Low temperature heat capacity of bulk and nanophase ZnO and Zn1−xCoxO wurtzite phases

The low temperature heat capacity of the ZnO–CoO solid solution system was measured from 2 to 300 K using the heat capacity option of a Quantum Design Physical Property Measurement System (PPMS). The thermodynamic functions in this temperature range were derived by curve fitting. The standard entropies of bulk ZnO and bulk ZnO–CoO (wurtzite, 18 mol% CoO) at T = 298.15 K were calculated to be (43.1 ± 0.4) J · mol−1 · K−1 and (45.2 ± 0.5) J · mol−1 · K−1, respectively. The surface entropy of ZnO was evaluated to be (0.02 ± 0.01) mJ · K−1 · m−2, which is essentially zero. No sharp magnetic transitions were observed in the solid solution samples.
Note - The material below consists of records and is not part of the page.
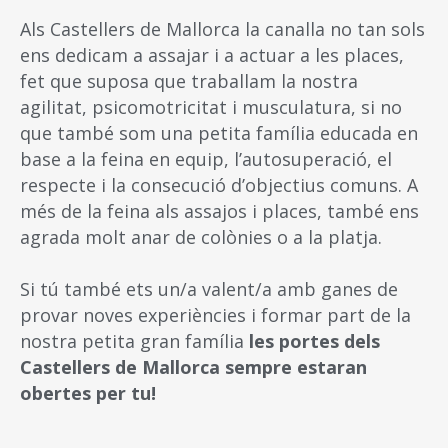
Als Castellers de Mallorca la canalla no tan sols
ens dedicam a assajar i a actuar a les places,
fet que suposa que traballam la nostra
agilitat, psicomotricitat i musculatura, si no
que també som una petita família educada en
base a la feina en equip, l’autosuperació, el
respecte i la consecució d’objectius comuns. A
més de la feina als assajos i places, també ens
agrada molt anar de colònies o a la platja.
Si tú també ets un/a valent/a amb ganes de
provar noves experiències i formar part de la
nostra petita gran família
les portes dels
Castellers de Mallorca sempre estaran
obertes per tu!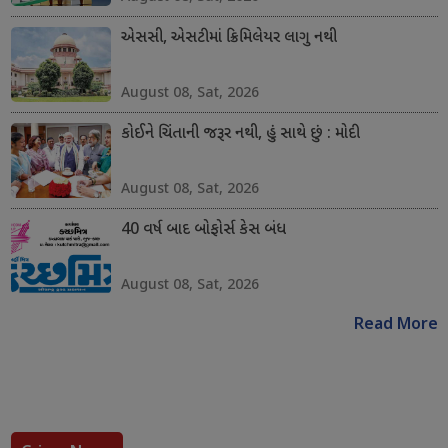
એસસી, એસટીમાં ક્રિમિલેયર લાગુ નથી
August 08, Sat, 2026
કોઈને ચિંતાની જરૂર નથી, હું સાથે છું : મોદી
August 08, Sat, 2026
40 વર્ષ બાદ બોફોર્સ કેસ બંધ
August 08, Sat, 2026
Read More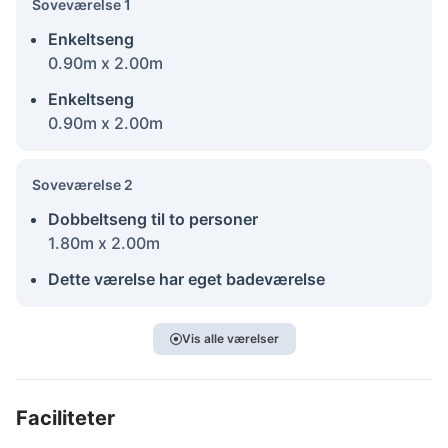
Soveværelse 1
Enkeltseng
0.90m x 2.00m
Enkeltseng
0.90m x 2.00m
Soveværelse 2
Dobbeltseng til to personer
1.80m x 2.00m
Dette værelse har eget badeværelse
Vis alle værelser
Faciliteter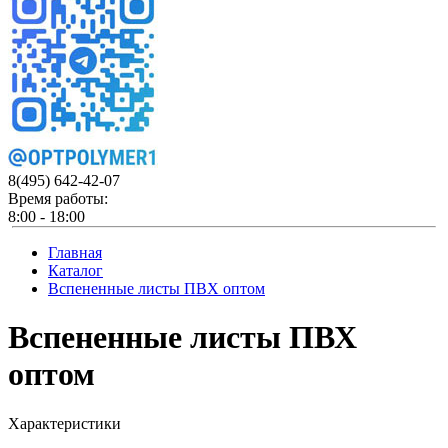
8(495)
642-42-07
Время работы:
8:00 - 18:00
Главная
Каталог
Вспененные листы ПВХ оптом
Вспененные листы ПВХ
оптом
Характеристики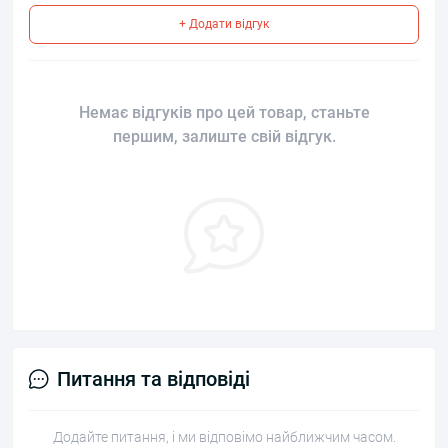
+ Додати відгук
Немає відгуків про цей товар, станьте
першим, залиште свій відгук.
Питання та відповіді
Додайте питання, і ми відповімо найближчим часом.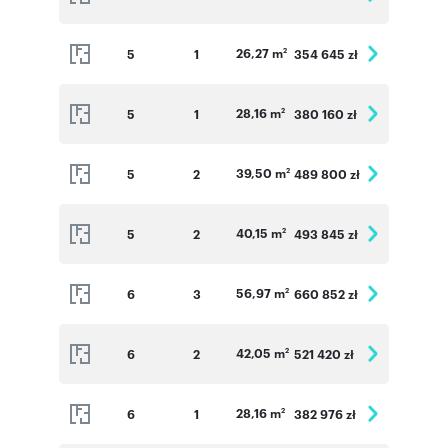
26,27 m
5
1
354 645 zł
2
28,16 m
5
1
380 160 zł
2
39,50 m
5
2
489 800 zł
2
40,15 m
5
2
493 845 zł
2
56,97 m
6
3
660 852 zł
2
42,05 m
6
2
521 420 zł
2
28,16 m
6
1
382 976 zł
2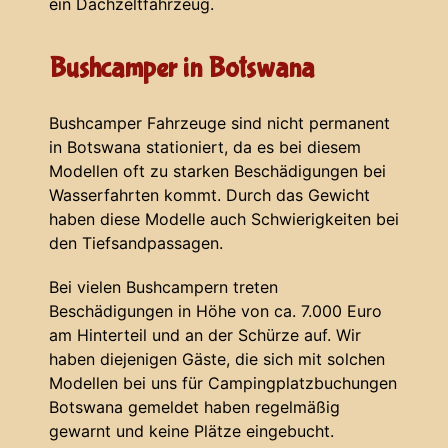
ein Dachzeltfahrzeug.
Bushcamper in Botswana
Bushcamper Fahrzeuge sind nicht permanent
in Botswana stationiert, da es bei diesem
Modellen oft zu starken Beschädigungen bei
Wasserfahrten kommt. Durch das Gewicht
haben diese Modelle auch Schwierigkeiten bei
den Tiefsandpassagen.
Bei vielen Bushcampern treten
Beschädigungen in Höhe von ca. 7.000 Euro
am Hinterteil und an der Schürze auf. Wir
haben diejenigen Gäste, die sich mit solchen
Modellen bei uns für Campingplatzbuchungen
Botswana gemeldet haben regelmäßig
gewarnt und keine Plätze eingebucht.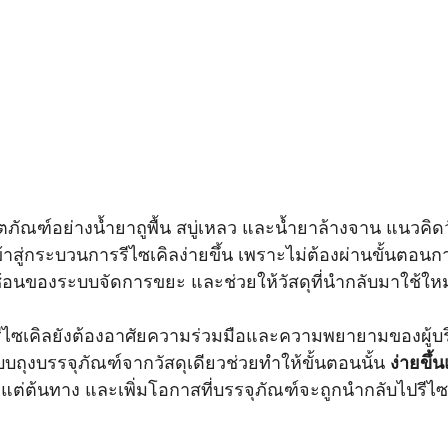
ตภัณฑ์อย่างน้ำยาถูพื้น สบู่เหลว และน้ำยาล้างจาน แนวคิดว
้าสู่กระบวนการรีไซเคิลง่ายขึ้น เพราะไม่ต้องผ่านขั้นตอน
นของระบบจัดการขยะ และช่วยให้วัสดุที่นำกลับมาใช้ใหม่
รรีไซเคิลยังต้องอาศัยความร่วมมือและความพยายามของผู
ถุงบรรจุภัณฑ์จากวัสดุเดียวช่วยทำให้ขั้นตอนนั้น 
ง่ายขึ้
แต่ต้นทาง และเพิ่มโอกาสที่บรรจุภัณฑ์จะถูกนำกลับไปรีไซ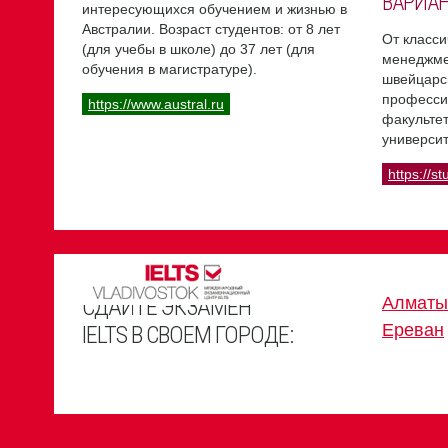
ВАРИА
интересующихся обучением и жизнью в
Австралии. Возраст студентов: от 8 лет
От класси
(для учебы в школе) до 37 лет (для
менеджме
обучения в магистратуре).
швейцарс
професси
https://www.austral.ru
факультет
университ
https://st
СДАЙТЕ ЭКЗАМЕН
Алматы
Ереван
IELTS В СВОЕМ ГОРОДЕ: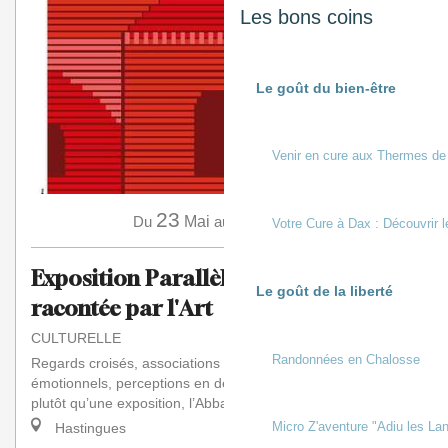
Les bons coins
Le goût du bien-être
Venir en cure aux Thermes de
23
11
Du
Mai
au
Octobre
Votre Cure à Dax : Découvrir l
Exposition Parallèle(s). Arthous
Le goût de la liberté
racontée par l'Art
CULTURELLE
Randonnées en Chalosse
Regards croisés, associations inattendues, carambolages
émotionnels, perceptions en décalage ou en résonance :
plutôt qu’une exposition, l’Abbaye d’Ar...
Micro Z'aventure "Adiu les Lan
Hastingues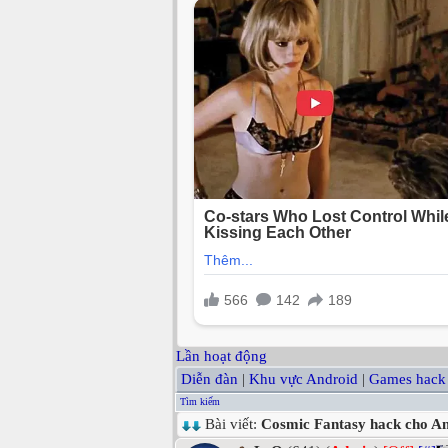
Lần hoạt động
Diễn đàn
|
Khu vực Android
|
Games hack
Tìm kiếm
Bài viết:
Cosmic Fantasy hack cho A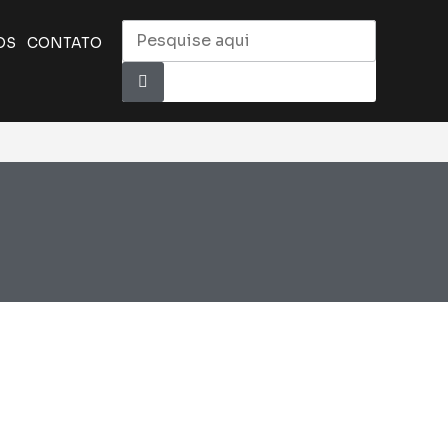
OS
CONTATO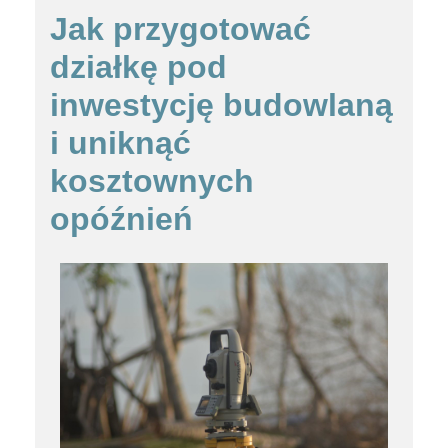
Jak przygotować
działkę pod
inwestycję budowlaną
i uniknąć
kosztownych
opóźnień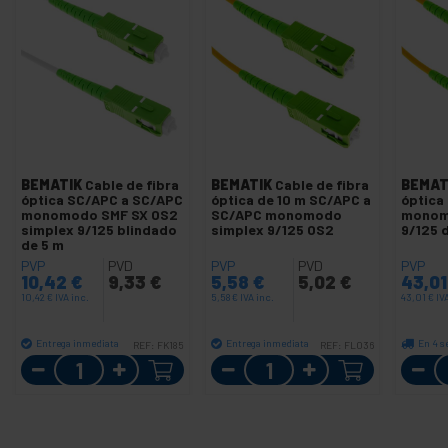
BEMATIK
Cable de fibra
BEMATIK
Cable de fibra
BEMAT
óptica SC/APC a SC/APC
óptica de 10 m SC/APC a
óptica
monomodo SMF SX OS2
SC/APC monomodo
monom
simplex 9/125 blindado
simplex 9/125 OS2
9/125 
de 5 m
PVP
PVD
PVP
PVD
PVP
10,42
€
9,33
€
5,58
€
5,02
€
43,0
10,42
€
IVA inc.
5,58
€
IVA inc.
43,01
€
IV
Entrega inmediata
Entrega inmediata
En 4 
REF:
FK185
REF:
FL036
Cantidad
Cantidad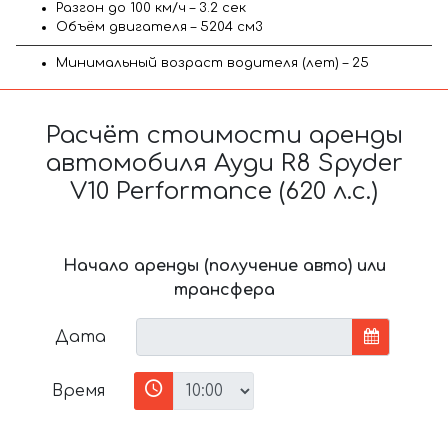
Разгон до 100 км/ч – 3.2 сек
Объём двигателя – 5204 см3
Минимальный возраст водителя (лет) – 25
Расчёт стоимости аренды
автомобиля Ауди R8 Spyder
V10 Performance (620 л.с.)
Начало аренды (получение авто) или
трансфера
Дата
Время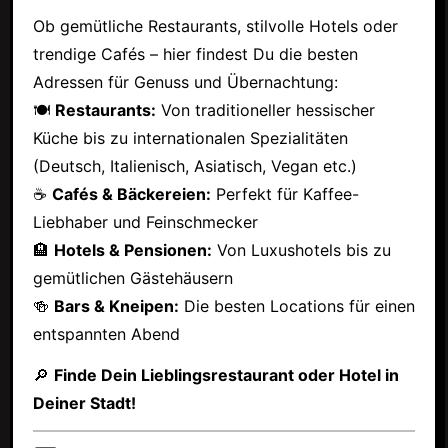
Ob gemütliche Restaurants, stilvolle Hotels oder
trendige Cafés – hier findest Du die besten
Adressen für Genuss und Übernachtung:
🍽
Restaurants:
Von traditioneller hessischer
Küche bis zu internationalen Spezialitäten
(Deutsch, Italienisch, Asiatisch, Vegan etc.)
☕
Cafés & Bäckereien:
Perfekt für Kaffee-
Liebhaber und Feinschmecker
🏨
Hotels & Pensionen:
Von Luxushotels bis zu
gemütlichen Gästehäusern
🍻
Bars & Kneipen:
Die besten Locations für einen
entspannten Abend
🔎
Finde Dein Lieblingsrestaurant oder Hotel in
Deiner Stadt!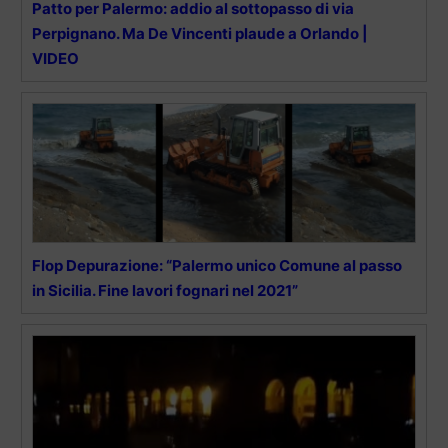
Patto per Palermo: addio al sottopasso di via
Perpignano. Ma De Vincenti plaude a Orlando |
VIDEO
Flop Depurazione: “Palermo unico Comune al passo
in Sicilia. Fine lavori fognari nel 2021”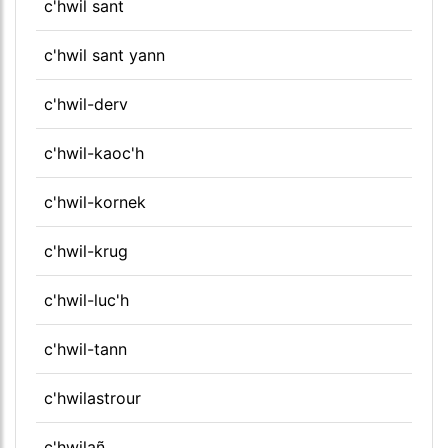
c'hwil sant
c'hwil sant yann
c'hwil-derv
c'hwil-kaoc'h
c'hwil-kornek
c'hwil-krug
c'hwil-luc'h
c'hwil-tann
c'hwilastrour
c'hwilañ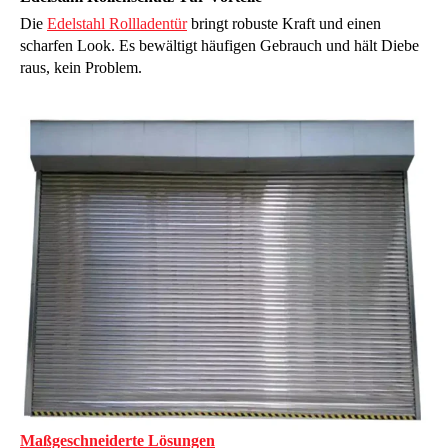
Die
Edelstahl Rollladentür
bringt robuste Kraft und einen
scharfen Look. Es bewältigt häufigen Gebrauch und hält Diebe
raus, kein Problem.
Maßgeschneiderte Lösungen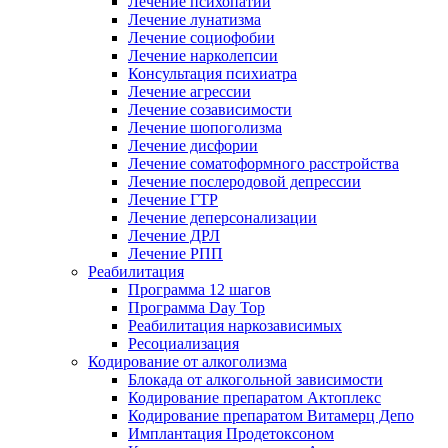
Лечение психопатии
Лечение лунатизма
Лечение социофобии
Лечение нарколепсии
Консультация психиатра
Лечение агрессии
Лечение созависимости
Лечение шопоголизма
Лечение дисфории
Лечение соматоформного расстройства
Лечение послеродовой депрессии
Лечение ГТР
Лечение деперсонализации
Лечение ДРЛ
Лечение РПП
Реабилитация
Программа 12 шагов
Программа Day Top
Реабилитация наркозависимых
Ресоциализация
Кодирование от алкоголизма
Блокада от алкогольной зависимости
Кодирование препаратом Актоплекс
Кодирование препаратом Витамерц Депо
Имплантация Продетоксоном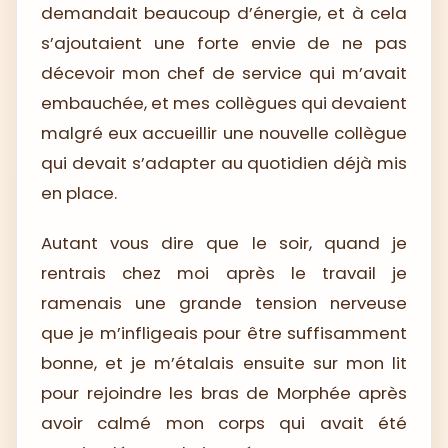
demandait beaucoup d’énergie, et à cela
s’ajoutaient une forte envie de ne pas
décevoir mon chef de service qui m’avait
embauchée, et mes collègues qui devaient
malgré eux accueillir une nouvelle collègue
qui devait s’adapter au quotidien déjà mis
en place.
Autant vous dire que le soir, quand je
rentrais chez moi après le travail je
ramenais une grande tension nerveuse
que je m’infligeais pour être suffisamment
bonne, et je m’étalais ensuite sur mon lit
pour rejoindre les bras de Morphée après
avoir calmé mon corps qui avait été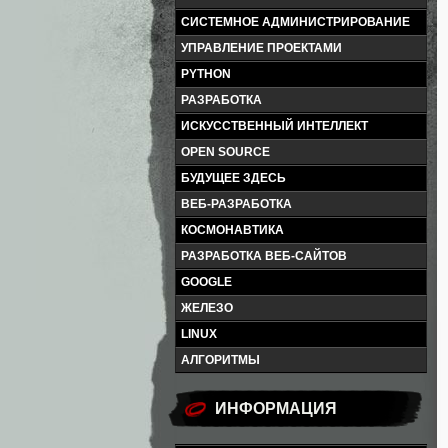
СИСТЕМНОЕ АДМИНИСТРИРОВАНИЕ
УПРАВЛЕНИЕ ПРОЕКТАМИ
PYTHON
РАЗРАБОТКА
ИСКУССТВЕННЫЙ ИНТЕЛЛЕКТ
OPEN SOURCE
БУДУЩЕЕ ЗДЕСЬ
ВЕБ-РАЗРАБОТКА
КОСМОНАВТИКА
РАЗРАБОТКА ВЕБ-САЙТОВ
GOOGLE
ЖЕЛЕЗО
LINUX
АЛГОРИТМЫ
ИНФОРМАЦИЯ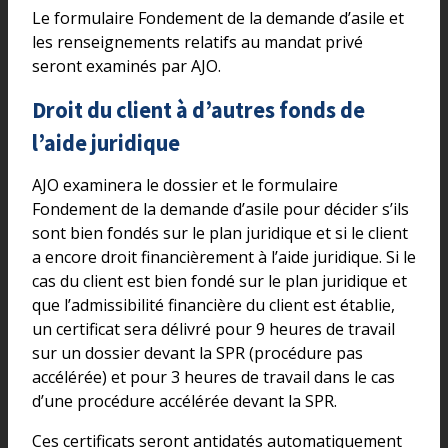
Le formulaire Fondement de la demande d’asile et
les renseignements relatifs au mandat privé
seront examinés par AJO.
Droit du client à d’autres fonds de
l’aide juridique
AJO examinera le dossier et le formulaire
Fondement de la demande d’asile pour décider s’ils
sont bien fondés sur le plan juridique et si le client
a encore droit financièrement à l’aide juridique. Si le
cas du client est bien fondé sur le plan juridique et
que l’admissibilité financière du client est établie,
un certificat sera délivré pour 9 heures de travail
sur un dossier devant la SPR (procédure pas
accélérée) et pour 3 heures de travail dans le cas
d’une procédure accélérée devant la SPR.
Ces certificats seront antidatés automatiquement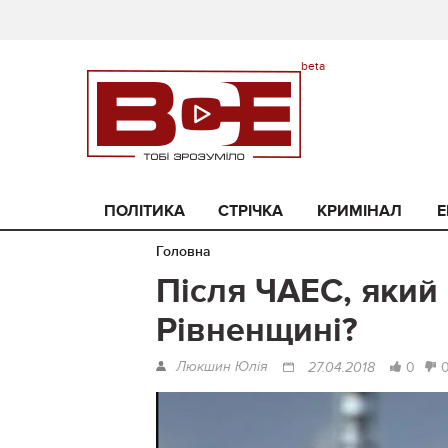
ПОЛІТИКА
СТРІЧКА
КРИМІНАЛ
Е
Головна
Після ЧАЕС, який
Рівненщині?
Люкшин Юлія
0
27.04.2018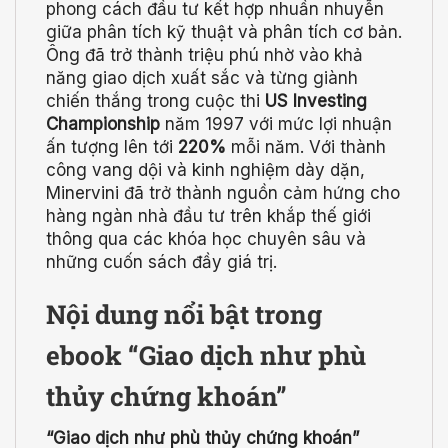
phong cách đầu tư kết hợp nhuần nhuyễn
giữa phân tích kỹ thuật và phân tích cơ bản.
Ông đã trở thành triệu phú nhờ vào khả
năng giao dịch xuất sắc và từng giành
chiến thắng trong cuộc thi
US Investing
Championship
năm 1997 với mức lợi nhuận
ấn tượng lên tới
220%
mỗi năm. Với thành
công vang dội và kinh nghiệm dày dặn,
Minervini đã trở thành nguồn cảm hứng cho
hàng ngàn nhà đầu tư trên khắp thế giới
thông qua các khóa học chuyên sâu và
những cuốn sách đầy giá trị.
Nội dung nổi bật trong
ebook “Giao dịch như phù
thủy chứng khoán”
“Giao dịch như phù thủy chứng khoán”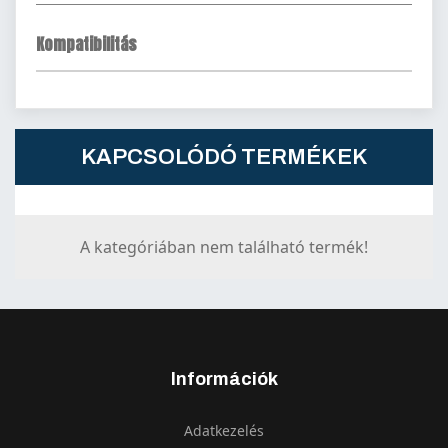
Kompatibilitás
KAPCSOLÓDÓ TERMÉKEK
A kategóriában nem található termék!
Információk
Adatkezelés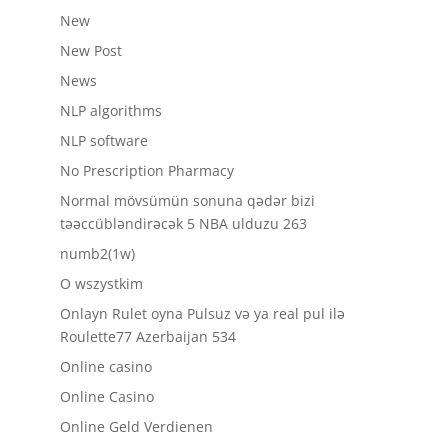
New
New Post
News
NLP algorithms
NLP software
No Prescription Pharmacy
Normal mövsümün sonuna qədər bizi
təəccübləndirəcək 5 NBA ulduzu 263
numb2(1w)
O wszystkim
Onlayn Rulet oyna Pulsuz və ya real pul ilə
Roulette77 Azerbaijan 534
Online casino
Online Casino
Online Geld Verdienen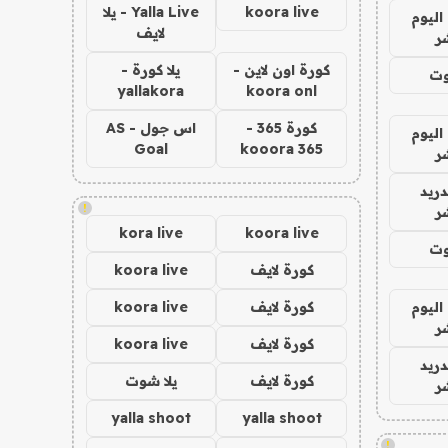
koora live
Yalla Live - يلا
اليوم
لايف
ر
كورة اون لاين -
يلا كورة -
وت
yallakora
koora onl
كورة 365 -
اس جول - AS
اليوم
Goal
kooora 365
ر
دريد
!
ر
kora live
koora live
وت
كورة لايف
koora live
اليوم
كورة لايف
koora live
ر
كورة لايف
koora live
دريد
كورة لايف
يلا شوت
ر
yalla shoot
yalla shoot
!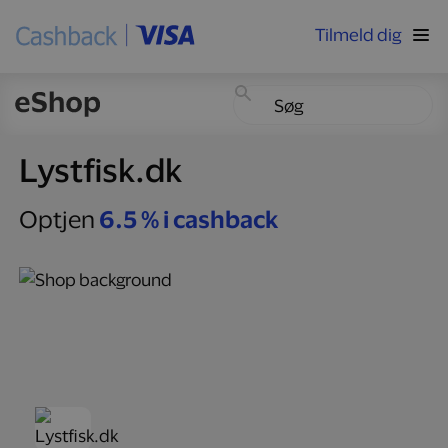
Tilmeld dig
Lystfisk.dk
Optjen
6.5 % i cashback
The nanophase solid solution, 12 mol% CoO, appears to bind H2O on its surface more strongly than ZnO.

► Heat capacities of bulk and nanophase ZnO and a ZnO–CoO wurtzite solid solution sample from 2 to 300 K were measured.
► Thermodynamic functions in this temperature range were derived.
► Surface entropy of ZnO was evaluated to be essentially zero (0.02 ± 0.01) mJ · K−1 · m−2.
► Strong size-driven solubility shifts between the wurtzite and rocksalt solid solution phases were confirmed.
► The cobalt-containing wurtzite phase bonds H2O more strongly than pure ZnO.